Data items

-- -- --

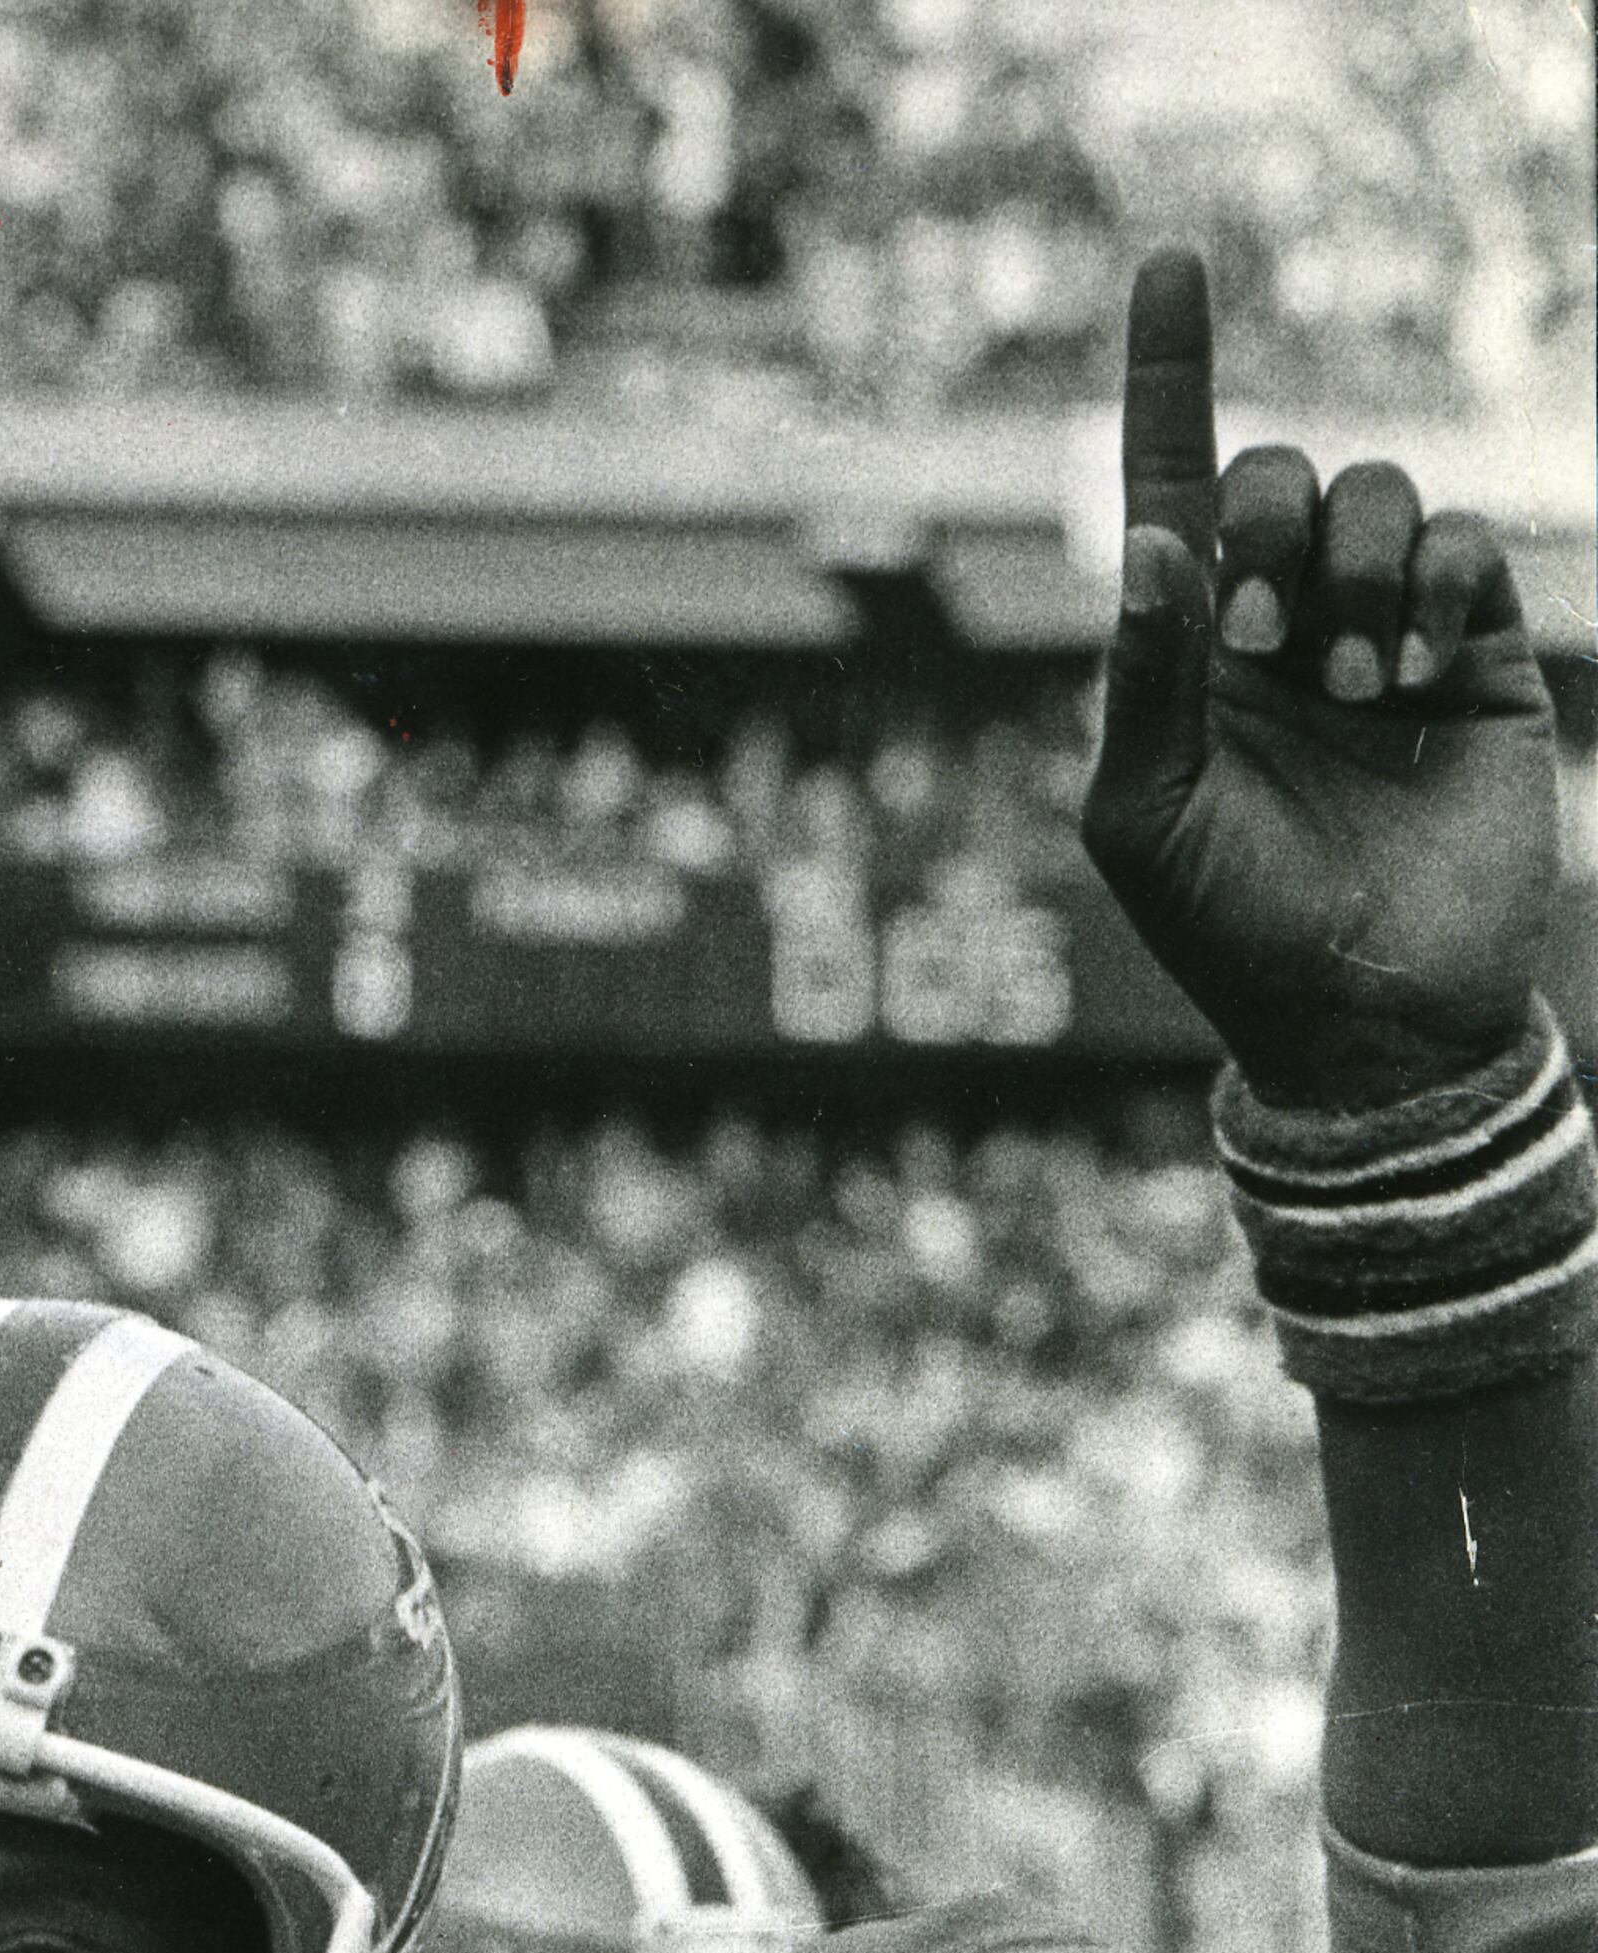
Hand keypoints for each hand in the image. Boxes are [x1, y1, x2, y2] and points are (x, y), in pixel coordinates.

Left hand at [1081, 251, 1559, 1109]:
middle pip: (1276, 479)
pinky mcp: (1473, 648)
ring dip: (1352, 575)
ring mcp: (1376, 632)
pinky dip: (1431, 579)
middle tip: (1266, 635)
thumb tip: (1155, 542)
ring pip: (1372, 495)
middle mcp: (1275, 628)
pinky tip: (1413, 665)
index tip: (1169, 262)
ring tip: (1352, 689)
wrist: (1372, 1023)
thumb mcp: (1147, 819)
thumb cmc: (1232, 935)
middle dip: (1269, 525)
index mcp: (1183, 659)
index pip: (1172, 490)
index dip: (1169, 375)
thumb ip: (1145, 680)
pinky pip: (1460, 542)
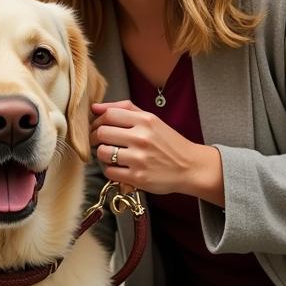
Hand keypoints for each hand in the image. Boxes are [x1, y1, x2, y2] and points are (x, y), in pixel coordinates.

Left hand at [89, 99, 223, 205]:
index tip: (97, 127)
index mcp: (145, 120)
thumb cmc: (168, 142)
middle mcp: (142, 138)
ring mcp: (139, 159)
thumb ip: (124, 109)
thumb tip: (95, 107)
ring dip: (102, 154)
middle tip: (100, 141)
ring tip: (110, 155)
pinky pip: (109, 172)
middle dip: (95, 138)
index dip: (97, 121)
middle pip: (102, 133)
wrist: (190, 167)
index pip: (109, 115)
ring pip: (103, 153)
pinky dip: (110, 170)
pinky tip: (119, 167)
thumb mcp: (151, 119)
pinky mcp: (138, 177)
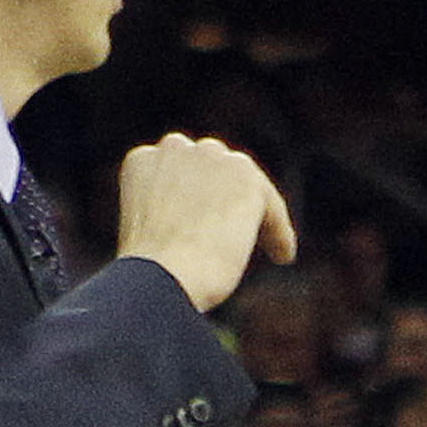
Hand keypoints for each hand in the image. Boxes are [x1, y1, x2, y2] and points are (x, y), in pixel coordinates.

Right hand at [117, 134, 296, 311]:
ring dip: (255, 210)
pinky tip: (282, 256)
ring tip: (269, 244)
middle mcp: (175, 149)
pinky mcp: (244, 178)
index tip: (208, 222)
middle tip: (238, 227)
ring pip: (244, 182)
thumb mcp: (149, 239)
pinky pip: (270, 206)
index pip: (181, 171)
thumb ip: (169, 221)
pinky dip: (278, 232)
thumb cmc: (149, 277)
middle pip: (214, 166)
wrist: (161, 276)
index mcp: (143, 162)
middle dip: (226, 191)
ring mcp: (210, 159)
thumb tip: (194, 234)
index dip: (198, 195)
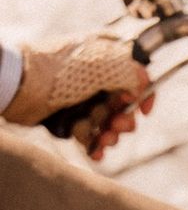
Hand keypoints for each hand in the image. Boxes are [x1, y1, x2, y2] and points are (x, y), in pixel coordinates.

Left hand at [2, 34, 153, 156]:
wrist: (21, 86)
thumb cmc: (59, 71)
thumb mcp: (102, 65)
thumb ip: (131, 73)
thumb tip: (144, 84)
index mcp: (104, 57)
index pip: (136, 75)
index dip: (144, 95)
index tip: (144, 112)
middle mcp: (95, 77)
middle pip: (123, 105)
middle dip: (123, 120)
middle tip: (116, 126)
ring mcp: (81, 96)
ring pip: (107, 122)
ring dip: (109, 135)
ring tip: (103, 140)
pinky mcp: (69, 115)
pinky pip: (90, 134)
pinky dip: (94, 145)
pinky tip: (95, 152)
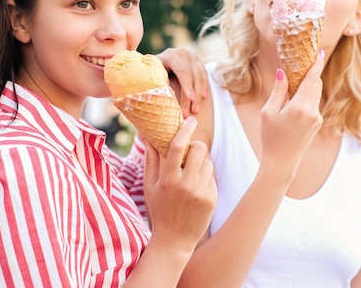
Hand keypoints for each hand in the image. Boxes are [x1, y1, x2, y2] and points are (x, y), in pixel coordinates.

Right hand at [144, 117, 216, 253]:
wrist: (174, 240)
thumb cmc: (159, 209)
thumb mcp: (150, 186)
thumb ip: (151, 159)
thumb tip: (147, 134)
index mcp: (168, 179)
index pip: (178, 147)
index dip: (185, 130)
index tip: (189, 120)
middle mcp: (186, 184)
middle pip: (199, 149)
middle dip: (195, 146)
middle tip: (190, 151)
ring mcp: (201, 192)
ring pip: (207, 162)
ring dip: (201, 164)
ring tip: (190, 177)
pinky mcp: (212, 199)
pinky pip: (212, 177)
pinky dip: (205, 178)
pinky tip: (196, 191)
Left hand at [156, 47, 208, 117]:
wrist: (157, 60)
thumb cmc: (152, 71)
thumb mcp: (152, 74)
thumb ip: (158, 81)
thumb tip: (166, 92)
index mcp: (171, 55)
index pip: (182, 71)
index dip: (187, 85)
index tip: (191, 99)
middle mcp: (183, 54)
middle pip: (192, 75)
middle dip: (194, 95)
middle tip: (193, 111)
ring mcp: (192, 57)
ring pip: (200, 76)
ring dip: (200, 94)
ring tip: (196, 109)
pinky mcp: (198, 62)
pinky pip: (204, 75)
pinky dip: (204, 87)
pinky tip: (203, 97)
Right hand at [260, 50, 325, 179]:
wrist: (282, 162)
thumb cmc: (271, 137)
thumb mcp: (269, 112)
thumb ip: (278, 91)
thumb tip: (283, 72)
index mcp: (300, 107)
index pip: (312, 80)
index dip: (316, 65)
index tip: (320, 52)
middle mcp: (313, 112)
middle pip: (316, 85)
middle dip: (311, 73)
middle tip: (304, 61)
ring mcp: (317, 118)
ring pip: (316, 94)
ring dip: (308, 84)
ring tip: (296, 79)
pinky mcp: (317, 123)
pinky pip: (314, 103)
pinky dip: (307, 95)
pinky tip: (295, 97)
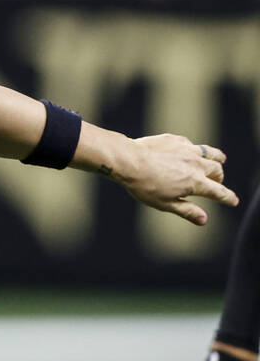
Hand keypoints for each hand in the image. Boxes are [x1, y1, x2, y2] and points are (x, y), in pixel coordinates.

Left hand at [115, 135, 237, 224]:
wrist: (128, 161)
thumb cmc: (144, 185)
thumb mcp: (165, 204)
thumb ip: (187, 211)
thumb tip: (204, 220)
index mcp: (195, 182)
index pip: (219, 192)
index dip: (228, 197)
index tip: (233, 201)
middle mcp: (196, 164)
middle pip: (217, 171)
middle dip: (219, 178)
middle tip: (217, 182)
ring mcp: (187, 150)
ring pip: (210, 153)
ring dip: (216, 159)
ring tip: (219, 161)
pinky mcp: (176, 140)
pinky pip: (191, 145)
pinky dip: (195, 150)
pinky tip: (190, 152)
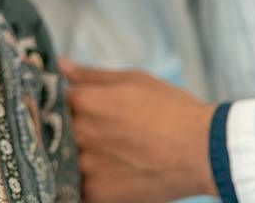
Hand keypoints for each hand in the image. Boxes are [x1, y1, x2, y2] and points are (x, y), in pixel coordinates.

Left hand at [62, 60, 217, 202]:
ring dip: (69, 155)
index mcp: (85, 102)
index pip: (51, 99)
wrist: (204, 151)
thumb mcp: (133, 80)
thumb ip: (91, 75)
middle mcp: (79, 133)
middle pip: (52, 130)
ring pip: (61, 159)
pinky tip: (97, 172)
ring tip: (96, 152)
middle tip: (85, 131)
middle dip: (62, 129)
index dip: (55, 101)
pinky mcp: (97, 193)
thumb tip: (61, 64)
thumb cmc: (171, 109)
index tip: (60, 104)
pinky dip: (80, 180)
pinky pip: (74, 186)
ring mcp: (86, 166)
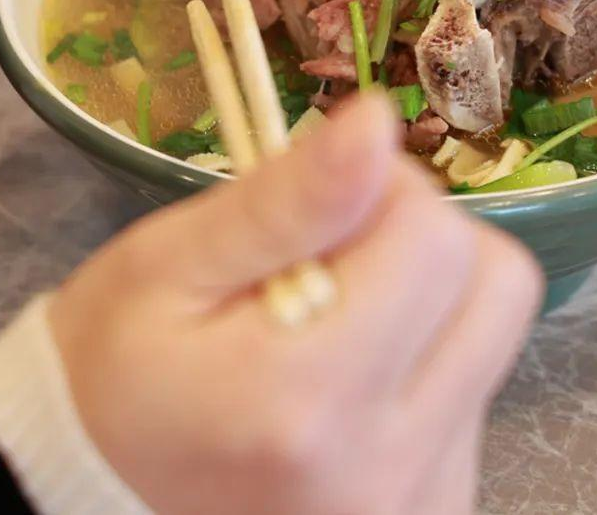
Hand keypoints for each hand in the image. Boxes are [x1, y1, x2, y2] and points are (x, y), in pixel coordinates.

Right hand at [49, 95, 541, 514]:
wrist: (101, 492)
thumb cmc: (122, 364)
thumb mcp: (167, 264)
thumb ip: (282, 199)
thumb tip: (377, 121)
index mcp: (310, 396)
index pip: (435, 237)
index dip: (382, 188)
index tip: (317, 201)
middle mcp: (387, 464)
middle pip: (495, 283)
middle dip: (420, 235)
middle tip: (331, 250)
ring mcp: (422, 500)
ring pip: (493, 331)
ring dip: (430, 297)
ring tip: (336, 315)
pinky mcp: (440, 510)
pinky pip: (479, 391)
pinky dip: (427, 359)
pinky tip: (353, 373)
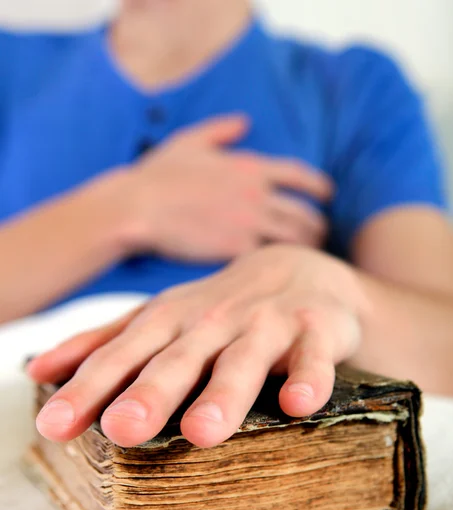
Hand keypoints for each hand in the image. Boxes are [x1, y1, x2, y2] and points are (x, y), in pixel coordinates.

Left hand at [29, 245, 365, 448]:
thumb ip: (105, 343)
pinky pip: (313, 358)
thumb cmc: (220, 307)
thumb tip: (37, 370)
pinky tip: (299, 404)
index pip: (123, 355)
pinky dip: (308, 378)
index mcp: (170, 320)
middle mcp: (214, 320)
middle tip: (124, 429)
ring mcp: (265, 324)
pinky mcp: (314, 330)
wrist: (300, 270)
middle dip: (151, 392)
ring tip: (203, 431)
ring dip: (223, 394)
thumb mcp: (160, 319)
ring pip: (243, 361)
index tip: (53, 426)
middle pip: (179, 360)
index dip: (89, 389)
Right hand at [118, 115, 332, 260]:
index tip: (327, 195)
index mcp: (250, 167)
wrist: (137, 208)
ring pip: (297, 238)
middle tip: (320, 235)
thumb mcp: (189, 141)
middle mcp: (257, 194)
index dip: (320, 187)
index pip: (300, 176)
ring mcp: (249, 222)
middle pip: (306, 213)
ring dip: (307, 248)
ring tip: (308, 256)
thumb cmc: (157, 175)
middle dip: (318, 226)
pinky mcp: (237, 250)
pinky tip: (283, 271)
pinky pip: (272, 258)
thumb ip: (221, 129)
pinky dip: (282, 264)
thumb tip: (244, 121)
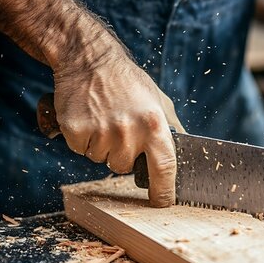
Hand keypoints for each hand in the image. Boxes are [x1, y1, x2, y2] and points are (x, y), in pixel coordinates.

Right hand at [54, 50, 185, 206]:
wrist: (89, 60)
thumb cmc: (127, 82)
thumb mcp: (158, 101)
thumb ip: (172, 128)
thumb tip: (187, 152)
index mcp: (154, 124)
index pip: (165, 168)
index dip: (164, 191)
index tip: (163, 202)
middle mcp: (129, 131)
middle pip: (124, 167)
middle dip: (121, 153)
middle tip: (119, 127)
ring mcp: (101, 132)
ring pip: (101, 160)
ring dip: (101, 145)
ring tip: (103, 118)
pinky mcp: (76, 130)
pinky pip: (79, 150)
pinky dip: (81, 138)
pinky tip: (87, 116)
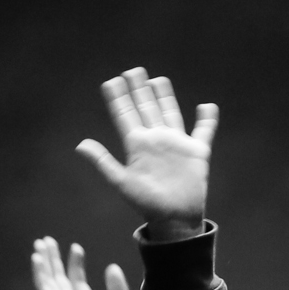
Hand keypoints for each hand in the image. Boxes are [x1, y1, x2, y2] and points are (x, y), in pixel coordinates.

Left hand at [75, 68, 215, 241]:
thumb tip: (81, 144)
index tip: (111, 82)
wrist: (174, 219)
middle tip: (132, 71)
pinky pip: (203, 131)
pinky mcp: (196, 152)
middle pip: (145, 108)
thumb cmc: (147, 204)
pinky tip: (207, 106)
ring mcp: (176, 144)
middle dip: (138, 90)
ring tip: (157, 80)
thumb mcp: (122, 182)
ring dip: (164, 97)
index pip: (124, 115)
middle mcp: (155, 140)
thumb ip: (103, 162)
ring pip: (169, 113)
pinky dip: (207, 119)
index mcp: (137, 145)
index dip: (118, 98)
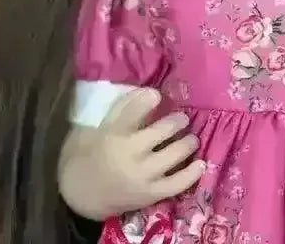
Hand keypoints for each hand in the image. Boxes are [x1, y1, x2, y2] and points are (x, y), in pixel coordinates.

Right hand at [58, 88, 205, 219]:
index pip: (131, 112)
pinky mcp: (150, 194)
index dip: (146, 101)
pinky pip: (176, 184)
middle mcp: (129, 154)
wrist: (84, 194)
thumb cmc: (97, 152)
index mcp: (113, 135)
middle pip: (161, 131)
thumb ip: (125, 108)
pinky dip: (192, 173)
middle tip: (182, 119)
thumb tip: (151, 91)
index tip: (157, 95)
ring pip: (173, 154)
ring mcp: (142, 175)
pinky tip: (201, 163)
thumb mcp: (103, 126)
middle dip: (176, 121)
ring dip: (187, 143)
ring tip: (191, 139)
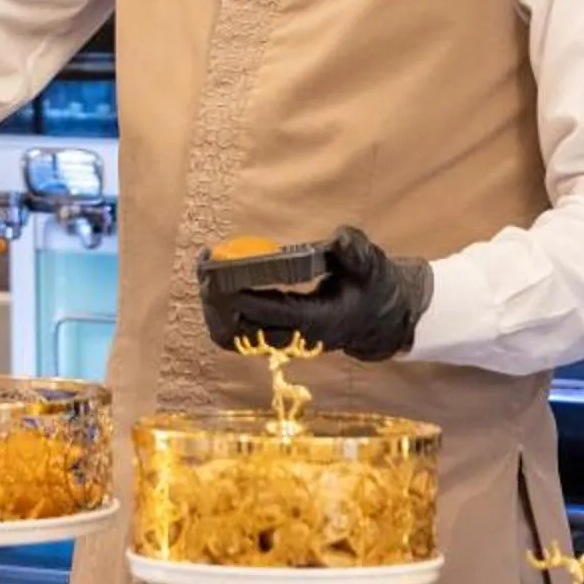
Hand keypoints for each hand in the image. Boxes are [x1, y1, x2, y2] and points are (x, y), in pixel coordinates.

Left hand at [199, 225, 432, 362]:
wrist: (378, 316)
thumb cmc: (371, 284)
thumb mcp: (370, 261)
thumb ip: (353, 250)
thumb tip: (335, 242)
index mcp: (317, 319)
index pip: (271, 312)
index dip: (242, 294)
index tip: (220, 271)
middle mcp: (296, 337)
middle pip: (243, 328)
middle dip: (218, 297)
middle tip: (206, 263)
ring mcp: (283, 341)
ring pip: (234, 336)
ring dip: (214, 306)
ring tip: (205, 269)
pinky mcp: (274, 338)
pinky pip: (237, 335)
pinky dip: (220, 312)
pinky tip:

-- -- --

TASK DESCRIPTION:
Print exactly the lines above that run from the one with "middle tip: (331, 250)" down to the one with "middle pip: (124, 167)", and omit the pictures.

ANSWER AREA:
middle tip: (331, 250)
ring mcp: (422, 500)
ring pip: (493, 331)
ring dip: (430, 297)
ring tip: (336, 315)
pinky mcp: (440, 510)
pinky pip: (479, 391)
pinky dip: (427, 359)
pinky tip: (353, 373)
Hand keypoints for each hand in the image. Boxes are [x1, y1, x2, y2] and points are (x, y), in pixel coordinates.

Left hand at [29, 245, 365, 448]:
thumb ip: (105, 343)
pinky pip: (313, 358)
thumb cmc: (220, 307)
thumb tip: (37, 370)
pinky tip: (299, 404)
index pip: (123, 355)
pinky dip: (308, 378)
index mcp: (170, 320)
middle mcp: (214, 320)
middle tip: (124, 429)
ring mcp: (265, 324)
pinky mcp: (314, 330)
wrist: (300, 270)
middle dip: (151, 392)
ring tip: (203, 431)
ring dip: (223, 394)
thumb mcp: (160, 319)
ring pip: (243, 361)
index tip: (53, 426)
middle pip: (179, 360)
index dip: (89, 389)
Right hand at [118, 115, 332, 260]:
index tip: (327, 195)
index mcp: (250, 167)
wrist: (137, 208)
ring pip: (297, 238)
middle tip: (320, 235)
thumb mcp: (189, 141)
middle mcp: (257, 194)
index dip: (320, 187)
index pip: (300, 176)
ring mcp: (249, 222)
middle pip: (306, 213)
ring dip: (307, 248)
ring tip: (308, 256)
thumb cmc: (157, 175)
middle dip: (318, 226)
pinky mcp: (237, 250)
pinky tip: (283, 271)
pinky pip: (272, 258)
thumb ip: (221, 129)
pinky dip: (282, 264)
thumb tip: (244, 121)
Hand keypoints for each hand in the image. Boxes are [x1, y1, x2, y2] and points are (x, y), in pixel coordinates.

Right hand at [54, 50, 185, 206]:
wrist: (89, 60)
thumb cmc: (127, 82)
thumb mcp: (158, 101)
thumb ip: (172, 128)
thumb tip: (187, 152)
index mcp: (154, 124)
index pip: (165, 168)
index dip: (164, 191)
index tip: (163, 202)
middle mcp: (129, 131)
middle pip: (124, 167)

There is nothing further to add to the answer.